Trinkwasser aus dem Meer?
DW
Mehr als zwei Milliarden Menschen haben keinen Zugang zu sauberem Trinkwasser. Die Entsalzung von Meerwasser kann helfen, birgt aber auch Risiken für die Umwelt. Warum die Methode trotzdem eine Lösung sein kann.
Obwohl 70 Prozent der Erdoberfläche mit Wasser bedeckt sind, ist gerade einmal ein Prozent davon trinkbar. Hinzu kommt, dass die endliche Ressource Süßwasser sehr ungleichmäßig verteilt ist. In heißen und trockenen Regionen der Erde, in denen die Bevölkerung zusammen mit dem Lebensstandard wächst, gibt es nicht genügend Wasser für alle. Eine Situation, die durch den Klimawandel noch verschärft wird. Im Kampf gegen die Dürre gibt es bereits exotische Ansätze, wie das "Ernten" von Eisbergen, bei dem Eisberge abgeschleppt und in Trinkwasser umgewandelt werden sollen, oder das Erzeugen von Regen auf Knopfdruck durch die Injektion von Chemikalien in Wolken. Doch die haben sich in einem großen Maßstab noch nicht bewähren können.
Die Entsalzung von Meerwasser hat sich deshalb zu einer der wenigen realen und umsetzbaren Möglichkeit entwickelt wie sich Regionen, die unter Wasserarmut leiden, gegen die Dürre wappnen können. Die Idee an sich ist Jahrhunderte alt. Heute gibt es zum einen den Ansatz der thermischen Entsalzung und der umgekehrten Osmose. Bei ersterem wird das Wasser verdampft und destilliert, bei zweiterem werden Salz und Wasser durch eine Membran voneinander getrennt. Weltweit sind derzeit über 20.000 Entsalzungsanlagen in mehr als 170 Ländern in Betrieb – die zehn größten befinden sich in Saudi-Arabien, den Vereinigten Staaten, Israel und den Vereinigten Arabischen Emiraten (VAE).

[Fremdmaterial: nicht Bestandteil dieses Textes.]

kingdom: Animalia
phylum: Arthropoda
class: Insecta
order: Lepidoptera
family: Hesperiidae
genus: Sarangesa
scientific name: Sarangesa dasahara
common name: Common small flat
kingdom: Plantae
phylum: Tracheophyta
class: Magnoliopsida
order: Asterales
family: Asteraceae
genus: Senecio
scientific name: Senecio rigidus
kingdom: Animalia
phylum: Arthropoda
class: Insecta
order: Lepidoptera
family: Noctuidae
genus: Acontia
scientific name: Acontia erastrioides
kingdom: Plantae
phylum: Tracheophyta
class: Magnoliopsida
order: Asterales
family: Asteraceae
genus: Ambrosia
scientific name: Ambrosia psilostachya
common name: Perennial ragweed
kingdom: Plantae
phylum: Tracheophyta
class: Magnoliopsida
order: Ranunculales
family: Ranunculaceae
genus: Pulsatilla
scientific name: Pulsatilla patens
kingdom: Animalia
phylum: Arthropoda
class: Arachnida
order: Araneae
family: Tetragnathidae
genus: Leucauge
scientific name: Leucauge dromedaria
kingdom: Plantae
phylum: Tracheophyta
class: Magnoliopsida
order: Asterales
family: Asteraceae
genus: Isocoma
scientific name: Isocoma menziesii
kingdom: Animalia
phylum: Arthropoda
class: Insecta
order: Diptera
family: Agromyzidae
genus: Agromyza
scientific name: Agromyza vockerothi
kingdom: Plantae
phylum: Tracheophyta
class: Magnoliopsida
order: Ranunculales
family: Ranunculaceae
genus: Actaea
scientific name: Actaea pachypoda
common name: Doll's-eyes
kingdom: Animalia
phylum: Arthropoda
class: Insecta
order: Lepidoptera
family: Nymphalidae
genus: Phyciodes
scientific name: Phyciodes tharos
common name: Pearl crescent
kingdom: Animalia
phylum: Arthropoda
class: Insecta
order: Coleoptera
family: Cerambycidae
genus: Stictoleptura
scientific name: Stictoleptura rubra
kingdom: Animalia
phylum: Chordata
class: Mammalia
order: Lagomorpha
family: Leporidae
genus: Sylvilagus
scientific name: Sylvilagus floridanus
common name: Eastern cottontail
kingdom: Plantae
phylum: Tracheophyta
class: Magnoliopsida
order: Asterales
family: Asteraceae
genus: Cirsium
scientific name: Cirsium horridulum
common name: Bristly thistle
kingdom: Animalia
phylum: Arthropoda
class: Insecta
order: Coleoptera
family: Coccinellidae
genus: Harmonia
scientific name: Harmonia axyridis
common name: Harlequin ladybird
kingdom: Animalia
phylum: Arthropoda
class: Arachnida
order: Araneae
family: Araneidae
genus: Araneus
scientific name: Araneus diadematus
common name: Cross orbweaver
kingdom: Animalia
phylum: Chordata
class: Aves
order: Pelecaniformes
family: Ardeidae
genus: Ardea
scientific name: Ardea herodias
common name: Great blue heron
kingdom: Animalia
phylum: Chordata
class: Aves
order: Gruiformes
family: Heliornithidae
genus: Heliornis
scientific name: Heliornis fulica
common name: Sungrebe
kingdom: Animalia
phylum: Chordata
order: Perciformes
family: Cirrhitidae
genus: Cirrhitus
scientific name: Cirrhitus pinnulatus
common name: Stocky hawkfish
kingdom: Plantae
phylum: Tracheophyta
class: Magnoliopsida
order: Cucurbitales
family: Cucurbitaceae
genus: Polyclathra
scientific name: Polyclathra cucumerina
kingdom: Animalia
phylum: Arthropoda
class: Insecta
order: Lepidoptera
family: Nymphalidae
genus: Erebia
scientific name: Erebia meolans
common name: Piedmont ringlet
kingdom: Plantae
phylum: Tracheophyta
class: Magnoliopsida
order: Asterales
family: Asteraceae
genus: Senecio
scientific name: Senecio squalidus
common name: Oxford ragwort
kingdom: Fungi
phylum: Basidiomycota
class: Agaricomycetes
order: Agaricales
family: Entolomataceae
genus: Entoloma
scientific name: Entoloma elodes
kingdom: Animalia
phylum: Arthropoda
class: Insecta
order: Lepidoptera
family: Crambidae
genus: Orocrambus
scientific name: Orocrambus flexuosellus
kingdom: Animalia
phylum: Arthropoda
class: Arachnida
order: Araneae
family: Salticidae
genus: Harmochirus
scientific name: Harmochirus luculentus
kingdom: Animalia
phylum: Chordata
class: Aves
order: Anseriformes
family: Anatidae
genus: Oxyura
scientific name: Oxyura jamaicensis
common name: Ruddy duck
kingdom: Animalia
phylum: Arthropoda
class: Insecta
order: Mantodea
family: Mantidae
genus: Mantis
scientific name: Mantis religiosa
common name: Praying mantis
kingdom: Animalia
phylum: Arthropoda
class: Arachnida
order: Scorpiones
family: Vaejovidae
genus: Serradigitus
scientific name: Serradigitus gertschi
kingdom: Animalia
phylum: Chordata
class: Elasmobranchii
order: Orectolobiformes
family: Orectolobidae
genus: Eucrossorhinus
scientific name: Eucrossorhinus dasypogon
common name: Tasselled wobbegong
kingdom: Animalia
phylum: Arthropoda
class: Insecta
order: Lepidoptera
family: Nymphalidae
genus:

Fast die Hälfte des Frischwassers durch die Entsalzung von Meerwasser wird im Mittleren Osten und in Nordafrika gewonnen, so Manzoor Qadir, stellvertretender Vorsitzender der United Nations University for Water, Environment and Health. Diese trockenen Gebiete haben nur wenige andere Möglichkeiten an Wasser zu gelangen und sind auf die Entsalzung von Meerwasser angewiesen. Ihnen steht laut Qadir jährlich weniger als 500 Kubikmeter pro Kopf durch Regen oder andere Abflüsse zur Verfügung. Das ist etwa dreimal weniger als in den USA.
Die Wasserarmut wird sich mit dem Bevölkerungswachstum und den steigenden Temperaturen weiter verschärfen, wobei Afrika südlich der Sahara bis 2050 zu "einem Hotspot der Wasserknappheit" werden dürfte, so Qadir. Meerwasser zu entsalzen sei eine gute Gelegenheit, vorhandene Ressourcen zu nutzen, auch weil die Kosten "extrem gesunken sind" sagt Qadir - von rund fünf Dollar pro Kubikmeter im Jahr 2000 auf aktuell durchschnittlich 50 Cent. "Da braucht man nicht lange nachzudenken", sagt Frithjof C. Kuepper vom Lehrstuhl für Artenvielfalt an der University of Aberdeen und Experte zum Thema "Umwelteinflüsse durch Entsalzungsanlagen" auf Zypern. "Für Länder wie Zypern, gibt es keine andere Möglichkeit, sofern sie ihren Lebensstandard halten wollen."
In der Republik Zypern, dem wärmsten und trockensten Land in der EU, kommen 80 Prozent des Trinkwassers aus der Entsalzung von Meerwasser, so Kuepper. Bereits in den 90er Jahren hätten schwankenden Niederschläge zu Wasserknappheit geführt. Damals hätte die zypriotische Regierung zunächst versucht, das Defizit durch den Import von Wasser aus Griechenland auszugleichen. "Das kostete aber zehn Mal mehr, als das Wasser zu entsalzen", so Kuepper weiter. Deshalb habe die Regierung in den frühen 2000er Jahren begonnen, Entsalzungsanlagen zu bauen. Wasserknappheit sollte so vermieden werden.